Copy every one of the rows below character for character, keeping each script, spelling, and letter case unchanged.

§ §

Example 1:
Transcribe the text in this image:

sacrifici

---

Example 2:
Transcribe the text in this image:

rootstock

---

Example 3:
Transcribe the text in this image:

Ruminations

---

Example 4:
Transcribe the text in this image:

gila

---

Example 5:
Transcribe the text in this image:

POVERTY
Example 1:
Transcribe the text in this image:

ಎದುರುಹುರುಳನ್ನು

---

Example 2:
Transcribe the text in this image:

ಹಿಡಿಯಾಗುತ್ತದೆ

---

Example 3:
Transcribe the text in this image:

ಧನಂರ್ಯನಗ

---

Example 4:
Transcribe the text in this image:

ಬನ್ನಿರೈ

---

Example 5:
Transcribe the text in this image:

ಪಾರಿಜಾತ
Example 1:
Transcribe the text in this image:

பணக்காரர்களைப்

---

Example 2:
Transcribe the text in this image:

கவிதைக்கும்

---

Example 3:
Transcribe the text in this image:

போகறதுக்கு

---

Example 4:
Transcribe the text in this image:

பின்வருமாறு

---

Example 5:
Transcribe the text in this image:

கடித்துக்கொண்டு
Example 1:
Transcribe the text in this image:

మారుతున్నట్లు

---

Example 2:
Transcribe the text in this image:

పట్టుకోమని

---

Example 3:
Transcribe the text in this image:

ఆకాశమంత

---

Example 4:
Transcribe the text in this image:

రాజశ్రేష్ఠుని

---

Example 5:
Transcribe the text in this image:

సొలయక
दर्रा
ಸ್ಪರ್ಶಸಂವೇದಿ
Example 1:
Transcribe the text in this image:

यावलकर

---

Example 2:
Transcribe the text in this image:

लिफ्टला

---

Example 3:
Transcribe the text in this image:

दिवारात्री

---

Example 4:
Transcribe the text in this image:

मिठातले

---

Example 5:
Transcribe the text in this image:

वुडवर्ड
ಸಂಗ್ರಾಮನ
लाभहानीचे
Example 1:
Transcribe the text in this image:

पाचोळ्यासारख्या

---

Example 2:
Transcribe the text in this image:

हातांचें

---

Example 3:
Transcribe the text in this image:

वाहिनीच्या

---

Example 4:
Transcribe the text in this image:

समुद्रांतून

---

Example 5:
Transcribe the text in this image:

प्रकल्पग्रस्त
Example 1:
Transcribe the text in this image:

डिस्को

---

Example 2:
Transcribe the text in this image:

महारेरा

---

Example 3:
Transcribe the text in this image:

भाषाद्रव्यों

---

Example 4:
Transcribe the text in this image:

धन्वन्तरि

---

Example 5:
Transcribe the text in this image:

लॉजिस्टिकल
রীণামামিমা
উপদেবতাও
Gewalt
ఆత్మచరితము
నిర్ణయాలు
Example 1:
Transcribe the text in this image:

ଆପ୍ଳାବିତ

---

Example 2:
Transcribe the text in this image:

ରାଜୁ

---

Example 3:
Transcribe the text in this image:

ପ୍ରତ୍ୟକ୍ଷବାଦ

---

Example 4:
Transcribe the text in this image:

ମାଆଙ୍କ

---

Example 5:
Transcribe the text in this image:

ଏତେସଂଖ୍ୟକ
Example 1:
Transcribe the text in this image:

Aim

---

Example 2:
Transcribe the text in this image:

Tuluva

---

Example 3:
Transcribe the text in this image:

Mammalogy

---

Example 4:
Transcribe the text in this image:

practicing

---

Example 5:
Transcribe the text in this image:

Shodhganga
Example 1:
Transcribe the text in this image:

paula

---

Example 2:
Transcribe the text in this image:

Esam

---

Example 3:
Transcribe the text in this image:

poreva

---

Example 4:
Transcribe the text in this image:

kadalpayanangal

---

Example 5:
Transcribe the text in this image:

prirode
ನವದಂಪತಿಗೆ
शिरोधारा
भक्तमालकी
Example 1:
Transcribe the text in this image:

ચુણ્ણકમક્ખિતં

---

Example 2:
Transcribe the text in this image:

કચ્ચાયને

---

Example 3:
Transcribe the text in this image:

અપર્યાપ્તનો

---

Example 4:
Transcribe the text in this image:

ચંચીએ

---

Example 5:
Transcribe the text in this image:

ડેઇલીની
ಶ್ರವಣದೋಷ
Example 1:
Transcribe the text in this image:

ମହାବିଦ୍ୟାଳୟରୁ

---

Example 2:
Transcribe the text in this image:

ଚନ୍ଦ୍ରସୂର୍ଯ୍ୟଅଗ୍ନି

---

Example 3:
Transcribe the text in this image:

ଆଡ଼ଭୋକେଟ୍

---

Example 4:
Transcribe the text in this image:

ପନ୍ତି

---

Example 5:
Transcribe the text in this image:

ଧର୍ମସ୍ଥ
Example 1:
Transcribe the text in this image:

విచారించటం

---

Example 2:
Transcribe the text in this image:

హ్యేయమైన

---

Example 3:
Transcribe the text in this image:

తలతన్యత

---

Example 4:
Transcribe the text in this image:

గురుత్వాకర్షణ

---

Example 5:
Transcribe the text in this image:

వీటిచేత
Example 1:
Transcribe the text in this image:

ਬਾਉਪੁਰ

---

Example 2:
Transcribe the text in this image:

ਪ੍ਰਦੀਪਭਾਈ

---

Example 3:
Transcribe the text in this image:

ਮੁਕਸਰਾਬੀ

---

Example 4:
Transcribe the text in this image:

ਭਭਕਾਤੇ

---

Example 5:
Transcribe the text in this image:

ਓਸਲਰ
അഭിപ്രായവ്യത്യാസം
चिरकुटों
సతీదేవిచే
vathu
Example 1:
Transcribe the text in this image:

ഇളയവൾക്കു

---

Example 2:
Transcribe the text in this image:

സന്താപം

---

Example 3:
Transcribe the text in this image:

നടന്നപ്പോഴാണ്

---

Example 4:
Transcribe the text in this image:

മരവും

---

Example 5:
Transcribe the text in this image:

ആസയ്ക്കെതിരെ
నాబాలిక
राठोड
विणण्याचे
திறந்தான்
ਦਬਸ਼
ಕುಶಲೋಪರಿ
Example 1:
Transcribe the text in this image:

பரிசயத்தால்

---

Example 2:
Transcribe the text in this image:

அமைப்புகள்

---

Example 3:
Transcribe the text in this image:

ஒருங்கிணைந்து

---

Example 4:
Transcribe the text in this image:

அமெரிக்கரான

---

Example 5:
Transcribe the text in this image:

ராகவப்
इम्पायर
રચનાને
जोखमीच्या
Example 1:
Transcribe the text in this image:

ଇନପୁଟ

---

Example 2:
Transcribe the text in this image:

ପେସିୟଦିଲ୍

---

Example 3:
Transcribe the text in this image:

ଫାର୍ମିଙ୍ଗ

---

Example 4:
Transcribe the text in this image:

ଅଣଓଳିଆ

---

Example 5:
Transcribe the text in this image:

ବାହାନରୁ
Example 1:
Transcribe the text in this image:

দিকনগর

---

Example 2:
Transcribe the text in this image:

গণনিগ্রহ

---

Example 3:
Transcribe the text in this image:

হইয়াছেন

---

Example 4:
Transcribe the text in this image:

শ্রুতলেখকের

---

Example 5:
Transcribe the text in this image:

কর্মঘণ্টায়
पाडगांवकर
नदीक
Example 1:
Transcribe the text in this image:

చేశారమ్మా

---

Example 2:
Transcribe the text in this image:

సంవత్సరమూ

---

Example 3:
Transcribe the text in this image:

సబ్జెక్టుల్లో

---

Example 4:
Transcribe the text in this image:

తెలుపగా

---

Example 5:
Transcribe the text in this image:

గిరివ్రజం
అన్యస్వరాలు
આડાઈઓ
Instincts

§ §

▶ **Response**
Example 1:
Transcribe the text in this image:

sacrifici

---

Example 2:
Transcribe the text in this image:

rootstock

---

Example 3:
Transcribe the text in this image:

Ruminations

---

Example 4:
Transcribe the text in this image:

gila

---

Example 5:
Transcribe the text in this image:

POVERTY
Example 1:
Transcribe the text in this image:

ಎದುರುಹುರುಳನ್ನು

---

Example 2:
Transcribe the text in this image:

ಹಿಡಿಯಾಗುತ್ತದೆ

---

Example 3:
Transcribe the text in this image:

ಧನಂರ್ಯನಗ

---

Example 4:
Transcribe the text in this image:

ಬನ್ನಿರೈ

---

Example 5:
Transcribe the text in this image:

ಪಾರಿಜಾತ
Example 1:
Transcribe the text in this image:

பணக்காரர்களைப்

---

Example 2:
Transcribe the text in this image:

கவிதைக்கும்

---

Example 3:
Transcribe the text in this image:

போகறதுக்கு

---

Example 4:
Transcribe the text in this image:

பின்வருமாறு

---

Example 5:
Transcribe the text in this image:

கடித்துக்கொண்டு
Example 1:
Transcribe the text in this image:

మారుతున్నట్లు

---

Example 2:
Transcribe the text in this image:

పట్టుకోమని

---

Example 3:
Transcribe the text in this image:

ఆకాశమంత

---

Example 4:
Transcribe the text in this image:

రాజశ్రేష్ఠుని

---

Example 5:
Transcribe the text in this image:

సొలయక
दर्रा
ಸ್ಪರ್ಶಸಂವೇದಿ
Example 1:
Transcribe the text in this image:

यावलकर

---

Example 2:
Transcribe the text in this image:

लिफ्टला

---

Example 3:
Transcribe the text in this image:

दिवारात्री

---

Example 4:
Transcribe the text in this image:

मिठातले

---

Example 5:
Transcribe the text in this image:

वुडवर्ड
ಸಂಗ್ರಾಮನ
लाभहानीचे
Example 1:
Transcribe the text in this image:

पाचोळ्यासारख्या

---

Example 2:
Transcribe the text in this image:

हातांचें

---

Example 3:
Transcribe the text in this image:

वाहिनीच्या

---

Example 4:
Transcribe the text in this image:

समुद्रांतून

---

Example 5:
Transcribe the text in this image:

प्रकल्पग्रस्त
Example 1:
Transcribe the text in this image:

डिस्को

---

Example 2:
Transcribe the text in this image:

महारेरा

---

Example 3:
Transcribe the text in this image:

भाषाद्रव्यों

---

Example 4:
Transcribe the text in this image:

धन्वन्तरि

---

Example 5:
Transcribe the text in this image:

लॉजिस्टिकल
রীণামামিমা
উপদেবতাও
Gewalt
ఆత్మచరితము
నిర్ణయాలు
Example 1:
Transcribe the text in this image:

ଆପ୍ଳାବିତ

---

Example 2:
Transcribe the text in this image:

ରାଜୁ

---

Example 3:
Transcribe the text in this image:

ପ୍ରତ୍ୟକ୍ଷବାଦ

---

Example 4:
Transcribe the text in this image:

ମାଆଙ୍କ

---

Example 5:
Transcribe the text in this image:

ଏତେସଂଖ୍ୟକ
Example 1:
Transcribe the text in this image:

Aim

---

Example 2:
Transcribe the text in this image:

Tuluva

---

Example 3:
Transcribe the text in this image:

Mammalogy

---

Example 4:
Transcribe the text in this image:

practicing

---

Example 5:
Transcribe the text in this image:

Shodhganga
Example 1:
Transcribe the text in this image:

paula

---

Example 2:
Transcribe the text in this image:

Esam

---

Example 3:
Transcribe the text in this image:

poreva

---

Example 4:
Transcribe the text in this image:

kadalpayanangal

---

Example 5:
Transcribe the text in this image:

prirode
ನವದಂಪತಿಗೆ
शिरोधारा
भक्तमालकी
Example 1:
Transcribe the text in this image:

ચુણ્ણકમક્ખિતં

---

Example 2:
Transcribe the text in this image:

કચ્ચાયને

---

Example 3:
Transcribe the text in this image:

અપર્યાપ્તનો

---

Example 4:
Transcribe the text in this image:

ચંચીએ

---

Example 5:
Transcribe the text in this image:

ડેઇલીની
ಶ್ರವಣದೋಷ
Example 1:
Transcribe the text in this image:

ମହାବିଦ୍ୟାଳୟରୁ

---

Example 2:
Transcribe the text in this image:

ଚନ୍ଦ୍ରସୂର୍ଯ୍ୟଅଗ୍ନି

---

Example 3:
Transcribe the text in this image:

ଆଡ଼ଭୋକେଟ୍

---

Example 4:
Transcribe the text in this image:

ପନ୍ତି

---

Example 5:
Transcribe the text in this image:

ଧର୍ମସ୍ଥ
Example 1:
Transcribe the text in this image:

విచారించటం

---

Example 2:
Transcribe the text in this image:

హ్యేయమైన

---

Example 3:
Transcribe the text in this image:

తలతన్యత

---

Example 4:
Transcribe the text in this image:

గురుత్వాకర్షణ

---

Example 5:
Transcribe the text in this image:

వీటిచేత
Example 1:
Transcribe the text in this image:

ਬਾਉਪੁਰ

---

Example 2:
Transcribe the text in this image:

ਪ੍ਰਦੀਪਭਾਈ

---

Example 3:
Transcribe the text in this image:

ਮੁਕਸਰਾਬੀ

---

Example 4:
Transcribe the text in this image:

ਭਭਕਾਤੇ

---

Example 5:
Transcribe the text in this image:

ਓਸਲਰ
അഭിപ്രായവ്യത്യാസം
चिरकुटों
సతీదేవిచే
vathu
Example 1:
Transcribe the text in this image:

ഇളയവൾക്കു

---

Example 2:
Transcribe the text in this image:

സന്താപം

---

Example 3:
Transcribe the text in this image:

നടന്നപ്പോഴാണ്

---

Example 4:
Transcribe the text in this image:

മരവും

---

Example 5:
Transcribe the text in this image:

ആസയ്ക്കെതിരെ
నాబాలిక
राठोड
विणण्याचे
திறந்தான்
ਦਬਸ਼
ಕುಶಲೋಪರಿ
Example 1:
Transcribe the text in this image:

பரிசயத்தால்

---

Example 2:
Transcribe the text in this image:

அமைப்புகள்

---

Example 3:
Transcribe the text in this image:

ஒருங்கிணைந்து

---

Example 4:
Transcribe the text in this image:

அமெரிக்கரான

---

Example 5:
Transcribe the text in this image:

ராகவப்
इम्पायर
રચનાને
जोखमीच्या
Example 1:
Transcribe the text in this image:

ଇନପୁଟ

---

Example 2:
Transcribe the text in this image:

ପେସିୟଦିଲ୍

---

Example 3:
Transcribe the text in this image:

ଫାର୍ମିଙ୍ଗ

---

Example 4:
Transcribe the text in this image:

ଅଣଓଳିଆ

---

Example 5:
Transcribe the text in this image:

ବାହାନରୁ
Example 1:
Transcribe the text in this image:

দিকনগর

---

Example 2:
Transcribe the text in this image:

গণনিগ্রহ

---

Example 3:
Transcribe the text in this image:

হইয়াছেন

---

Example 4:
Transcribe the text in this image:

শ্রুতলেখকের

---

Example 5:
Transcribe the text in this image:

কর্মঘণ্টায়
पाडगांवकर
नदीक
Example 1:
Transcribe the text in this image:

చేశారమ్మా

---

Example 2:
Transcribe the text in this image:

సంవత్సరమూ

---

Example 3:
Transcribe the text in this image:

సబ్జెక్టుల్లో

---

Example 4:
Transcribe the text in this image:

తెలుపగా

---

Example 5:
Transcribe the text in this image:

గిరివ్రజం
అన్యస్వరాలు
આડાઈઓ
Instincts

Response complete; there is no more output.